The above precedence sequence is listed below:

Header ("content-type:text/html; Charset=xxx ")

.. Adddefaultcharset xxx


If you are a web programmer, it is recommended that you add a header to each page ("Content-type:text/html;charset=xxx"), so that it can be displayed correctly on any server, portability is also relatively strong.

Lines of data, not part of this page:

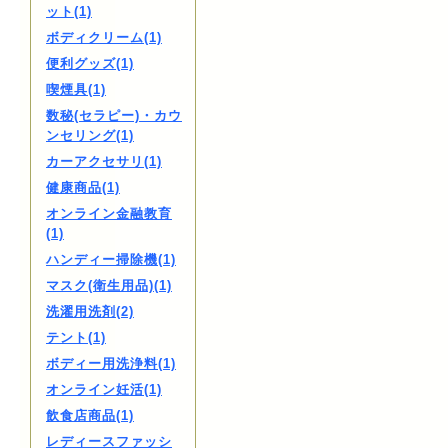
ット(1)
ボディクリーム(1)
便利グッズ(1)
喫煙具(1)
数秘(セラピー)・カウ
ンセリング(1)
カーアクセサリ(1)
健康商品(1)
オンライン金融教育
(1)
ハンディー掃除機(1)
マスク(衛生用品)(1)
洗濯用洗剤(2)
テント(1)
ボディー用洗浄料(1)
オンライン妊活(1)
飲食店商品(1)
レディースファッシ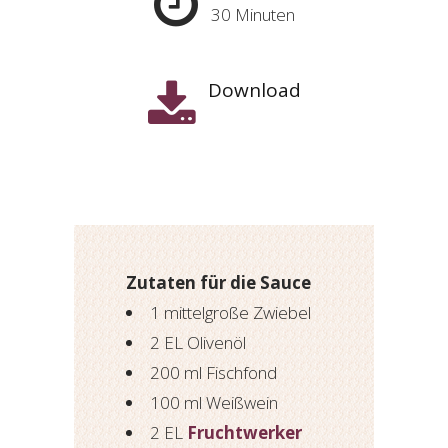
30 Minuten
osteopathe-
nyon-
Download
cabinet-
monney
Zutaten für die Sauce
1 mittelgroße Zwiebel
2 EL Olivenöl
200 ml Fischfond
100 ml Weißwein
2 EL
Fruchtwerker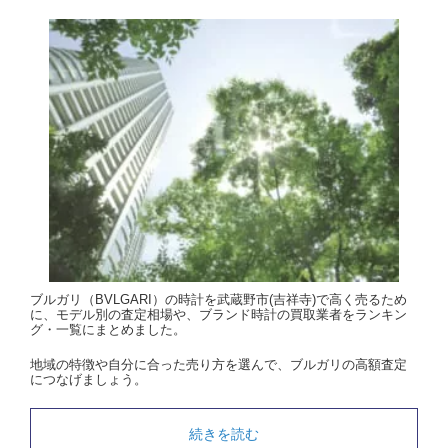
ブルガリ（BVLGARI）の時計を武蔵野市(吉祥寺)で高く売るため
に、モデル別の査定相場や、ブランド時計の買取業者をランキン
グ・一覧にまとめました。
地域の特徴や自分に合った売り方を選んで、ブルガリの高額査定
につなげましょう。
続きを読む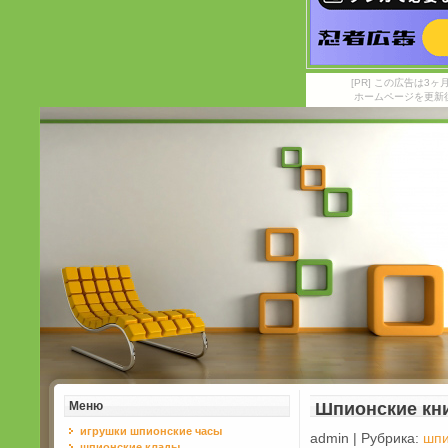
[PR] この広告は
ホームページを更新
Меню
Шпионские кни
игрушки шпионские часы
admin | Рубрика:
шпи
шпионские клады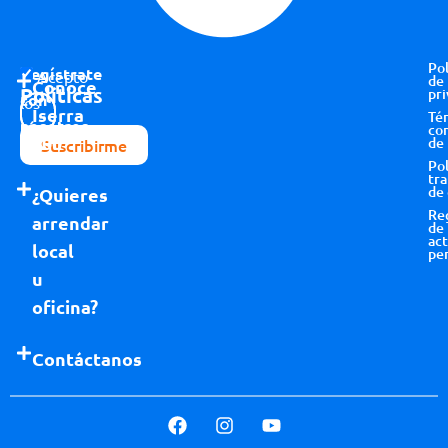
Pol
Regístrate
Acepto
de
Conoce
Políticas
pri
con
los
Iserra
Té
nosotros
términos y
co
100
de
Suscribirme
condiciones
Pol
tr
de
¿Quieres
Re
arrendar
de
act
local
pe
u
oficina?
Contáctanos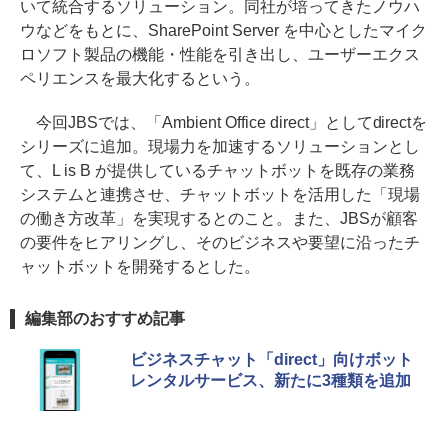
いて統合するソリューション。同社が培ってきたノウハ
ウなどをもとに、SharePoint Server を中心としたマイク
ロソフト製品の機能・性能を引き出し、ユーザーエクス
ペリエンスを最大化するという。
今回JBSでは、「Ambient Office direct」としてdirectを
シリーズに追加。現場力を加速するソリューションとし
て、L is B が提供しているチャットボットを既存の業務
システムと連携させ、チャットボットを活用した「現場
の働き方改革」を実現するとのこと。また、JBSが顧客
の要件をヒアリングし、そのビジネスや要望に沿ったチ
ャットボットを開発するとした。
編集部のおすすめ記事
ビジネスチャット「direct」向けボット
レンタルサービス、新たに3種類を追加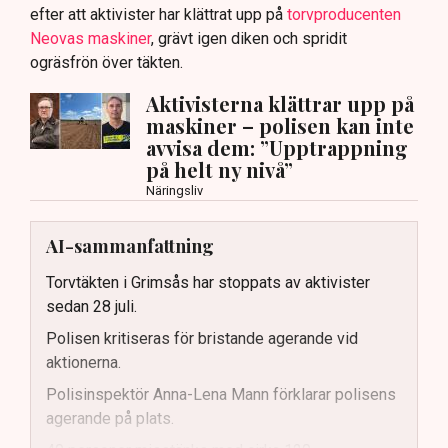
efter att aktivister har klättrat upp på
torvproducenten
Neovas maskiner
, grävt igen diken och spridit
ogräsfrön över täkten.
Aktivisterna klättrar upp på
maskiner – polisen kan inte
avvisa dem: ”Upptrappning
på helt ny nivå”
Näringsliv
AI-sammanfattning
Torvtäkten i Grimsås har stoppats av aktivister
sedan 28 juli.
Polisen kritiseras för bristande agerande vid
aktionerna.
Polisinspektör Anna-Lena Mann förklarar polisens
agerande på plats.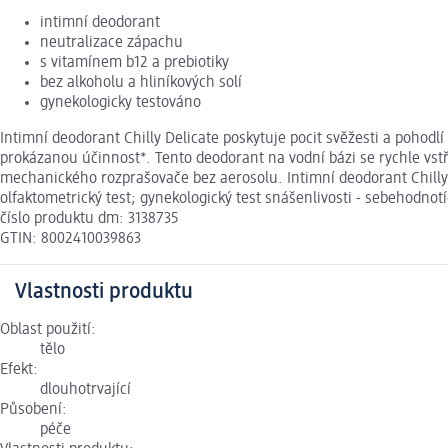
intimní deodorant
neutralizace zápachu
s vitamínem b12 a prebiotiky
bez alkoholu a hliníkových solí
gynekologicky testováno
Intimní deodorant Chilly Delicate poskytuje pocit svěžesti a poho
prokázanou účinnost*. Tento deodorant na vodní bázi se rychle vstř
mechanického rozprašovače bez aerosolu. Intimní deodorant Chilly 
olfaktometrický test; gynekologický test snášenlivosti - sebehodnotí
číslo produktu dm: 3138735
GTIN: 8002410039863
Vlastnosti produktu
Oblast použití:
tělo
Efekt:
dlouhotrvající
Působení:
péče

4) The Default_charset configuration in php.ini:

The Default_charset = "gb2312" in php.ini defines the default language character set for PHP. It is generally recommended that this line be commented out so that the browser automatically selects the language based on the charset in the header of the page rather than making a mandatory provision, so that Web services can be provided in multiple languages on the same server.

Contact Us

The content source of this page is from Internet, which doesn't represent Alibaba Cloud's opinion; products and services mentioned on that page don't have any relationship with Alibaba Cloud. If the content of the page makes you feel confusing, please write us an email, we will handle the problem within 5 days after receiving your email.

If you find any instances of plagiarism from the community, please send an email to: and provide relevant evidence. A staff member will contact you within 5 working days.

A Free Trial That Lets You Build Big!

Start building with 50+ products and up to 12 months usage for Elastic Compute Service

  • Sales Support

    1 on 1 presale consultation

  • After-Sales Support

    24/7 Technical Support 6 Free Tickets per Quarter Faster Response

  • Alibaba Cloud offers highly flexible support services tailored to meet your exact needs.